TEXT EXCERPT:

########

# Looking for a camp



## dunroven (Dec 6, 2004)

My husband, a retired but active pastor, says that he would be interested in looking at either land that could be used for a primitive youth camp or an existing camp that has fallen on hard times. Location on a canoeing river would be a plus, expanding search to the midwest.


----------



## Pony (Jan 6, 2003)

dunroven said:


> My husband, a retired but active pastor, says that he would be interested in looking at either land that could be used for a primitive youth camp or an existing camp that has fallen on hard times. Location on a canoeing river would be a plus, expanding search to the midwest.



You might want to check out Jaxemma's post that went up yesterday.

http://homesteadingtoday.com/showthread.php?t=217720

Pony!


----------



## dunroven (Dec 6, 2004)

I guess I should have posted, in Missouri or Arkansas. I thought I had put that in there but you know how it is when your mind goes, and mine goes a lot! LOL

Well, I guess I kinda sorta did. I did say midwest, which would take in actually, Missouri, Arkansas, Iowa, Eastern Oklahoma, that type of thing.


----------



## Cat (Jun 19, 2004)

There's actually an old horseback tour type camp in NW AR that has been for sale for a few years. The Buffalo is nearby. You want me to get the information when I go down in mid-December?


----------



## Cat (Jun 19, 2004)

100+ acres, if I remember correctly.


----------



## Severian (Oct 22, 2006)

I have 60 acres for sale in Stover, MO. It is off of Little Buffalo Rd. Lake of the Ozarks is a huge lake, only 3 miles away. If 60 acres is too much, I _might_ be talked into splitting off a smaller parcel.


----------



## dunroven (Dec 6, 2004)

Do either of these properties have any kind of house on them at all?

Also, do you know if there is willingness to have a person buy them on contract with no money down?

Thanks!


----------



## Severian (Oct 22, 2006)

dunroven said:


> Do either of these properties have any kind of house on them at all?
> 
> No house
> 
> ...


----------



## dunroven (Dec 6, 2004)

Appreciate the response. Thank you


----------

########

INPUT DATA:
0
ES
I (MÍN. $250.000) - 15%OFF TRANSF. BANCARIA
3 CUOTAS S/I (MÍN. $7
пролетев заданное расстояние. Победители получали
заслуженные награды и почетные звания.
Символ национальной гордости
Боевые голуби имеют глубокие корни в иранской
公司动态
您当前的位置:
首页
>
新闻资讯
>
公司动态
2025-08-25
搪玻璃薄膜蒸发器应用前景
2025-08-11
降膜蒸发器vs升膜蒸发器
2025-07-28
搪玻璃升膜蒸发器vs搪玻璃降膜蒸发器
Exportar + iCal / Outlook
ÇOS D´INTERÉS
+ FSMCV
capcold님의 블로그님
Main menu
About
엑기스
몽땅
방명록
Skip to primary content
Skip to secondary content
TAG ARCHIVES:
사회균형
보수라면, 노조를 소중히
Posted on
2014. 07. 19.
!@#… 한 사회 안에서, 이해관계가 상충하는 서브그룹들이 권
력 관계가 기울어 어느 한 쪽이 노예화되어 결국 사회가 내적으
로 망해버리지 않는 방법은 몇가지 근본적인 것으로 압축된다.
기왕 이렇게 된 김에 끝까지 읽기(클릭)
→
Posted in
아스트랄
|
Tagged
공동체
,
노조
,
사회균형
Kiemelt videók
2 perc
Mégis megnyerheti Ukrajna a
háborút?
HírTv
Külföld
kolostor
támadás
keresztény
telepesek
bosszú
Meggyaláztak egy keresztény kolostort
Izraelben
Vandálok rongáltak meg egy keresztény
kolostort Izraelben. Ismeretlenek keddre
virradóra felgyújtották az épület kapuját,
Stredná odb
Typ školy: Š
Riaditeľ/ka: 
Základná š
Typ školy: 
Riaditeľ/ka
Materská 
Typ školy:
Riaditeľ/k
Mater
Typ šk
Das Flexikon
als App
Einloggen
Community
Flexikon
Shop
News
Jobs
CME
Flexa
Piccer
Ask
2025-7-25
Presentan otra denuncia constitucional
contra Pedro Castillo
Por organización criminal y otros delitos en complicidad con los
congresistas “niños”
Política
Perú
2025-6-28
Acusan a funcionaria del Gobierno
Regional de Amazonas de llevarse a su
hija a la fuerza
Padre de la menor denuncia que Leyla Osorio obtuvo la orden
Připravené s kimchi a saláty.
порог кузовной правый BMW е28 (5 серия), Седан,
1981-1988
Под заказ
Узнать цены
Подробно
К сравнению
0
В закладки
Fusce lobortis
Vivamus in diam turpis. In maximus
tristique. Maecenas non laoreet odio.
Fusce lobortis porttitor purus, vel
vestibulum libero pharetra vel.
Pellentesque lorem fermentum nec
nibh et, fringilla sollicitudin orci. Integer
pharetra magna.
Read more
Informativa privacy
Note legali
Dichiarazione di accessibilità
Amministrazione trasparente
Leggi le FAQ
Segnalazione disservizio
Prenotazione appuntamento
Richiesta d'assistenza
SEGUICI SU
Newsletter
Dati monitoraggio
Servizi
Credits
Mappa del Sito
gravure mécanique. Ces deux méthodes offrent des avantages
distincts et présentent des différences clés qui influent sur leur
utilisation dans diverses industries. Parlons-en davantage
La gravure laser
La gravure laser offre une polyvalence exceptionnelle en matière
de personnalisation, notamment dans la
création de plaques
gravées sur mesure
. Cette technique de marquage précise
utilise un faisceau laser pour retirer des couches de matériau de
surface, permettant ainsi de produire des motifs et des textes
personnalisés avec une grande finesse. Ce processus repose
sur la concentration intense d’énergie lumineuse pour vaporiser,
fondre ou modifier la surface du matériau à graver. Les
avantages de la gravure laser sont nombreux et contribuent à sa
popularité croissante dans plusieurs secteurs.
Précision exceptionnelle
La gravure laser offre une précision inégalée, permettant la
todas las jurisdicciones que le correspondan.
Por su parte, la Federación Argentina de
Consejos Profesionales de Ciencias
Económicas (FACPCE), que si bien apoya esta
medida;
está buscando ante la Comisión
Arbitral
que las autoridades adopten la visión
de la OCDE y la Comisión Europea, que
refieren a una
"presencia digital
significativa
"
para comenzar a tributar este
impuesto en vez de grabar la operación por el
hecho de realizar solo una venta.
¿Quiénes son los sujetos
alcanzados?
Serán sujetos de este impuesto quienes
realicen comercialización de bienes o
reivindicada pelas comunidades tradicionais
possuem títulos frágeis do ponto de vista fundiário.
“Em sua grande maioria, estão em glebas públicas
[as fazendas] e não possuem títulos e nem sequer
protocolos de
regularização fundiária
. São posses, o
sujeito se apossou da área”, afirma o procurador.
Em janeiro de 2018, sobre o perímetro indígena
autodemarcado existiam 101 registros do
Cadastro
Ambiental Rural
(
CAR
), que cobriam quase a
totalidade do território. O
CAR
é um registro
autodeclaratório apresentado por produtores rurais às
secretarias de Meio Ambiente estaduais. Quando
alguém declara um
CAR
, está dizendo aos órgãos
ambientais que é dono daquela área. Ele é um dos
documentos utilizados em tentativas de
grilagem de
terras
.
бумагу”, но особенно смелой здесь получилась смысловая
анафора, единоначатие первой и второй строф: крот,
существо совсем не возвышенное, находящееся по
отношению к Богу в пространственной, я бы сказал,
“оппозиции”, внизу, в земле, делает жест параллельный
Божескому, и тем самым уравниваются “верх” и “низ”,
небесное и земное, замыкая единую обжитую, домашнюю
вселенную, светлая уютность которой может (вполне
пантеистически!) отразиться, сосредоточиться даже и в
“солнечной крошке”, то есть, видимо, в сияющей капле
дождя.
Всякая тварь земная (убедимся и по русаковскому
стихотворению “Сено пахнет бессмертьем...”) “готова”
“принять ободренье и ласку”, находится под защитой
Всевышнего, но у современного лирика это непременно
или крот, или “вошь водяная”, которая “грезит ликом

########

EXERCISE GOAL: Retype the part of the camp thread above that begins at "I have 60 acres" and ends after "a smaller parcel.", word for word.

FINISHED EXERCISE:
I have 60 acres for sale in Stover, MO. It is off of Little Buffalo Rd. Lake of the Ozarks is a huge lake, only 3 miles away. If 60 acres is too much, I _might_ be talked into splitting off a smaller parcel.